# Lombardy 2016 **spoilers**



## mjr (1 Oct 2016)

On Eurosport from half one, I think. Might be on Rai sport already but I've not checked.

Anyone know the form? I've not looked yet but I'm expecting non sprinters out in force to make things hard before a sprinters' Worlds.


----------



## brommers (1 Oct 2016)

Is there any text updates anywhere?


----------



## Pro Tour Punditry (1 Oct 2016)

Twitter is usually the best option as teams usually tweet updates, but today has been very poor


----------



## brommers (1 Oct 2016)

Yes, that's what I'm doing - it's picking up though. 4 leaders have about 6'40"


----------



## brommers (1 Oct 2016)

Apparently Rob Power of Orica was late to the start, tried to catch the peloton, but couldn't - how embarrassing is that. Alf Tupper would have caught them easy whilst eating a bag of chips.


----------



## mjr (1 Oct 2016)

Text updates on http://live.cyclingnews.com/

Eurosport coverage not until 1445 - not sure when that changed.  It was on Rai sport but they've just gone to football and rai 3 isn't scheduled to pick up coverage until 1415. When I lost it, Caruso and Molard(?) had about thirty seconds on Denifl a bit more on Cherel and 2min 30 on the pack. About 85km to go I think.


----------



## brommers (1 Oct 2016)

I've been watching it on Eurosport since 1.30 through Sky


----------



## brommers (1 Oct 2016)

Nothing much happened since - 72 km left


----------



## mjr (1 Oct 2016)

Very slick wheel change from Cofidis to Caruso after a rear wheel puncture there.


----------



## mjr (1 Oct 2016)

brommers said:


> I've been watching it on Eurosport since 1.30 through Sky


Real Eurosport seems to have decided to add some Futsal and motorcycling highlights to their schedule.


----------



## mjr (1 Oct 2016)

mjr said:


> Very slick wheel change from Cofidis to Caruso after a rear wheel puncture there.
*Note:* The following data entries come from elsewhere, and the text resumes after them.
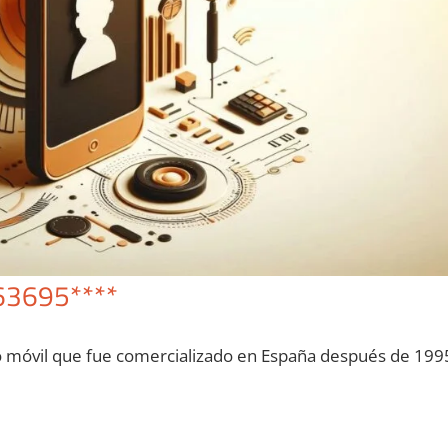
63695****
o móvil quе fue comercializado en España después dе 199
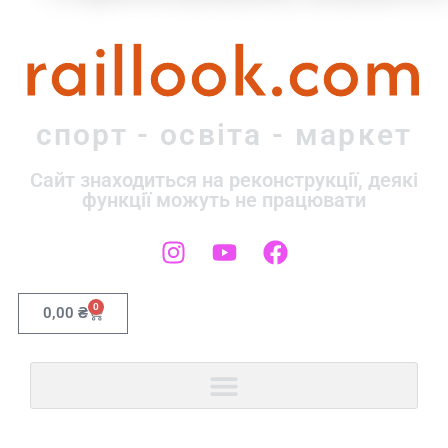
raillook.com
спорт - освіта - маркет
Сайт знаходиться на реконструкції, деякі
функції можуть не працювати
0
0,00
₴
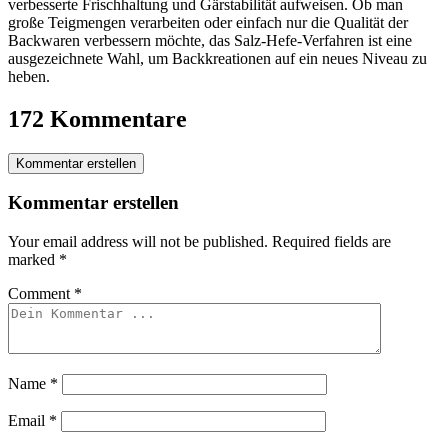
verbesserte Frischhaltung und Gärstabilität aufweisen. Ob man
große Teigmengen verarbeiten oder einfach nur die Qualität der
Backwaren verbessern möchte, das Salz-Hefe-Verfahren ist eine
ausgezeichnete Wahl, um Backkreationen auf ein neues Niveau zu
heben.
172 Kommentare
Kommentar erstellen
Kommentar erstellen
Your email address will not be published.
Required fields are
marked
*
Comment
*
Name
*
Email
*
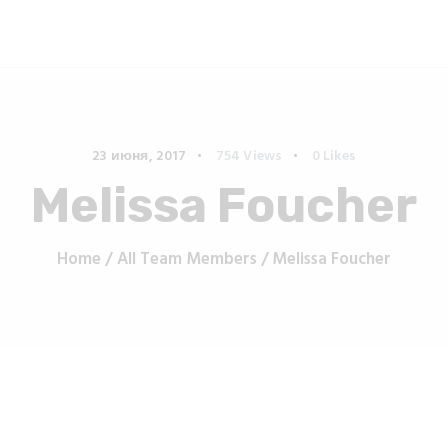
AD-PRINT
Широкоформатная печать в Минске
23 июня, 2017
754
Views
0
Likes
Melissa Foucher
Home
All Team Members
Melissa Foucher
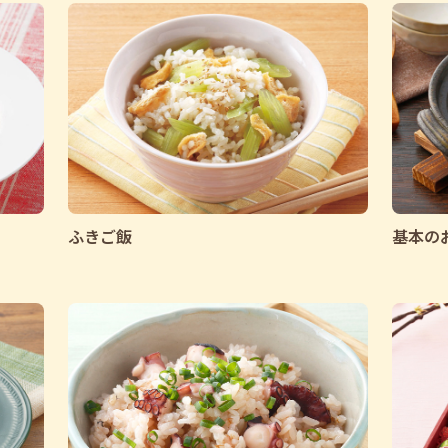
ふきご飯
基本の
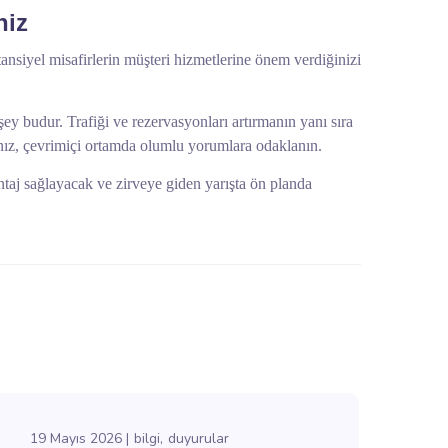
niz
tansiyel misafirlerin müşteri hizmetlerine önem verdiğinizi
 şey budur. Trafiği ve rezervasyonları artırmanın yanı sıra
anız, çevrimiçi ortamda olumlu yorumlara odaklanın.
vantaj sağlayacak ve zirveye giden yarışta ön planda
19 Mayıs 2026
bilgi
duyurular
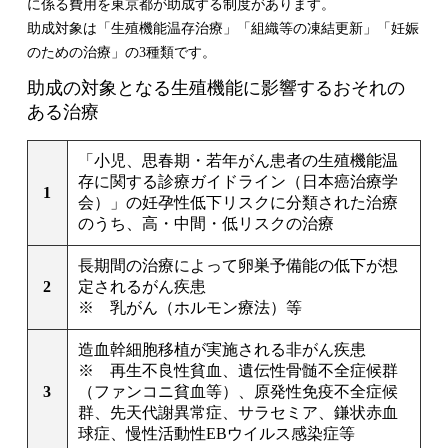
に係る費用を東京都が助成する制度があります。
助成対象は「生殖機能温存治療」「組織等の凍結更新」「妊娠
のための治療」の3種類です。
助成の対象となる生殖機能に影響するおそれの
ある治療
「小児、思春期・若年がん患者の生殖機能温
存に関する診療ガイドライン（日本癌治療学
1
会）」の妊孕性低下リスクに分類された治療
のうち、高・中間・低リスクの治療
長期間の治療によって卵巣予備能の低下が想
2
定されるがん疾患
※ 乳がん（ホルモン療法）等
造血幹細胞移植が実施される非がん疾患
※ 再生不良性貧血、遺伝性骨髄不全症候群
3
（ファンコニ貧血等）、原発性免疫不全症候
群、先天代謝異常症、サラセミア、鎌状赤血
球症、慢性活動性EBウイルス感染症等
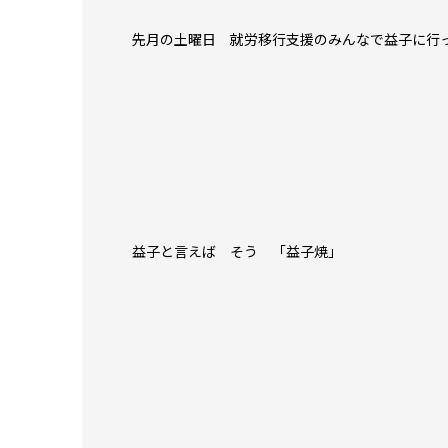
先月の土曜日 就労移行支援のみんなで益子に行っ
益子と言えば そう 「益子焼」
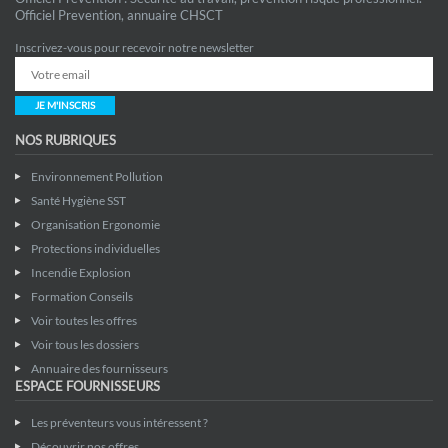
Officiel Prevention, annuaire CHSCT
Inscrivez-vous pour recevoir notre newsletter
JE M'INSCRIS
NOS RUBRIQUES
Environnement Pollution
Santé Hygiène SST
Organisation Ergonomie
Protections individuelles
Incendie Explosion
Formation Conseils
Voir toutes les offres
Voir tous les dossiers
Annuaire des fournisseurs
ESPACE FOURNISSEURS
Les préventeurs vous intéressent ?
Découvrir nos offres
My mistake. It was a chain drop. My Italian sucks and I was looking at my lunch


----------



## mjr (1 Oct 2016)

Crap TV direction there, giving screen time to a nobber on the inside of a hairpin looking at the camera instead of the passing race.

Not that much going on. Caruso up front alone, Molard chasing and Mamykin is the latest rider to attempt getting away from the gruppo.


----------



## mjr (1 Oct 2016)

45km to go and Uran is dangling at the back of the main group. He doesn't usually do that when he's going to win, does he?


----------



## mjr (1 Oct 2016)

And the Quick Step car driver correctly puts it in the hedge instead of hit the group as it changes side of the road


----------



## mjr (1 Oct 2016)

32km to go and it's all kicked off ashhipped! Uran, Chaves and Bardet in front, about 30s from the pack, with Rosa in between. Will they be caught on the long run in from this final big Selvino climb? Roads surface are poor: hope they've repaired the descent else this could be scary.


----------



## mjr (1 Oct 2016)

15km and under 10s on some captions. ValvPiti must be wishing really hard. I suspect he's the best spruiker left in that chase group if it comes back together, but maybe we'll see a surprise. Please.


----------



## mjr (1 Oct 2016)

Caption now reading 1minute with 9km left. WTF Rai?


----------



## mjr (1 Oct 2016)

And the final short 12% climb further splits the four... come on Chaves!


----------



## mjr (1 Oct 2016)




----------



## mjr (1 Oct 2016)

And Eurosport won't stick around for the presentation  so it's back to Italian for me!


----------



## Pro Tour Punditry (1 Oct 2016)

Colombia's first ever Monument winner


----------



## ColinJ (2 Oct 2016)

Excellent!

I don't know how long it will stay up there, but if you look now there is a video on YouTube showing the last 25 km of Eurosport coverage in English.


----------



## brommers (2 Oct 2016)

Great race. Well done Chavez. Can't believe that that was the 1st Monument for a Columbian rider.


----------